I thought this was going to be very traditional-feeling. The overlooked suitor keeps on trying for the beautiful, rich bride. He gets help from an unpredictable source (in this case a river), and after completing task after task, he finally triumphs. That is until you remember that this is one of Bardugo’s fairy tales and they aren’t going to be like this at all.
I love the notes of a traditional fairy tale throughout this story. The idea of “don’t go into the woods”. Be careful of the wicked witch. A young girls’ life being turned upside down by the remarriage of her father (after the mother has passed away). But this is where many of the similarities end.
Most stories, fairy tales, really anything that I read features a pretty girl. She is gifted by grace, beauty, kindness, yadda, yadda, yadda.

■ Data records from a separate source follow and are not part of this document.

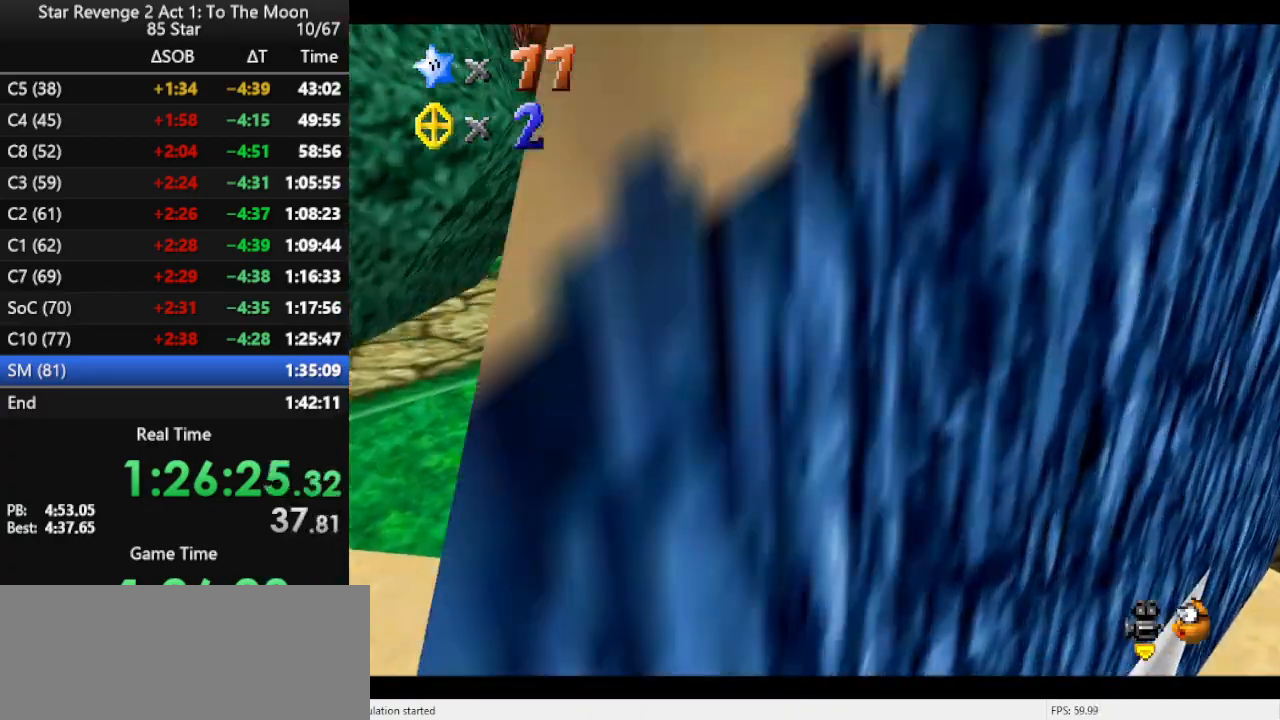
{"buttons": [], "left_stick": "up", "events": [[67, "A", "down"], [100, "left_stick", "up"], [167, "A", "up"], [200, "A", "down"], [367, "A", "up"]]}
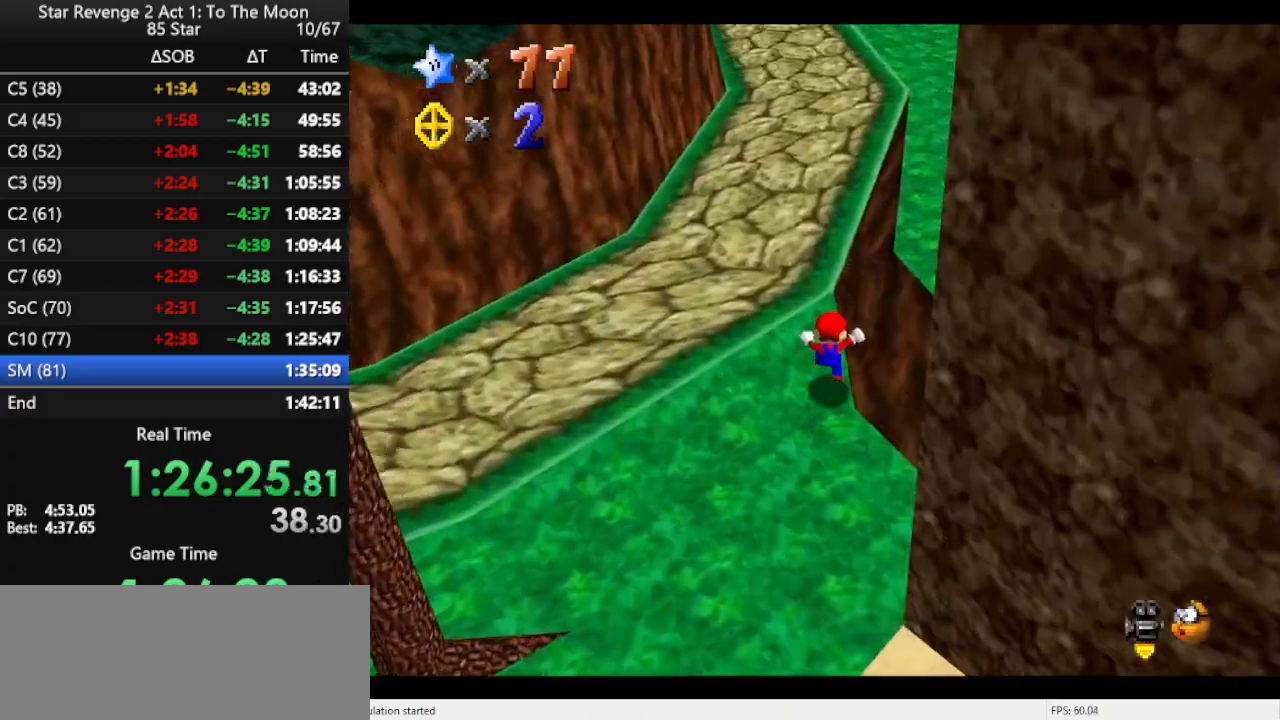
{"buttons": [], "left_stick": "up", "events": [[167, "A", "down"], [200, "B", "down"], [367, "A", "up"], [367, "B", "up"]]}
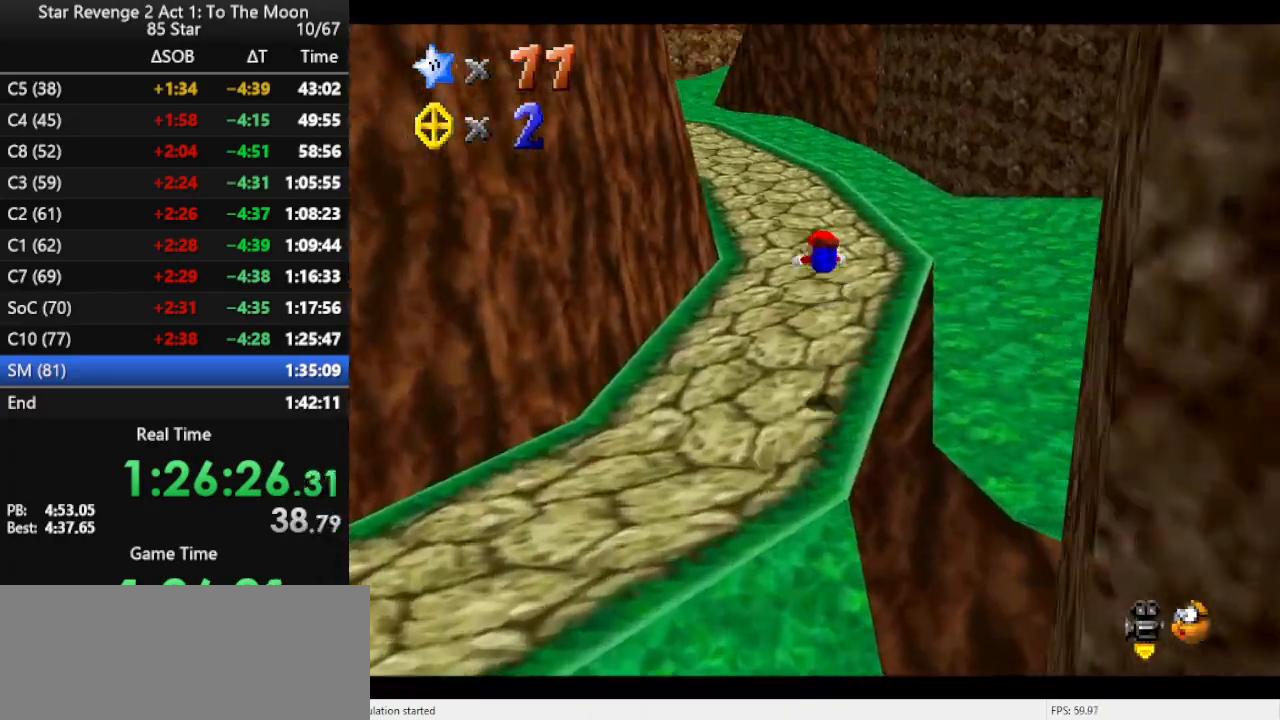
{"buttons": ["A"], "left_stick": "up", "events": [[500, "A", "down"]]}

But not so with this reimagined fairy tale story. This is all about the ugly (and somewhat forgotten) ugly sister.
I found it almost impossible to put this damn book down. Which is a little problematic… since I have a whole heap of other productive things to do… the illustrations in this version just helped to make it ten thousand times more difficult to put down.
This short story had such a great, traditional fairy tale feel to it. I’ve been reading a bit of Brothers Grimm and Hans Christian Andersen lately, and it would sit right in amongst all of their tales. The twisting, convoluted tale. And the ways in which this teaches a lesson, of some kind at the very end. The final twist is also exactly what I would expect from a Brothers Grimm fairy tale.
I loved, loved, loved, loved, loved this collection. It is everything that a short story collection should be – a common thread throughout the tales, but such a diverse array of tales that constantly draw you in. I had no idea about any of the authors in this collection, except for Marissa Meyer, and now I have a new set of 12 authors to dive into.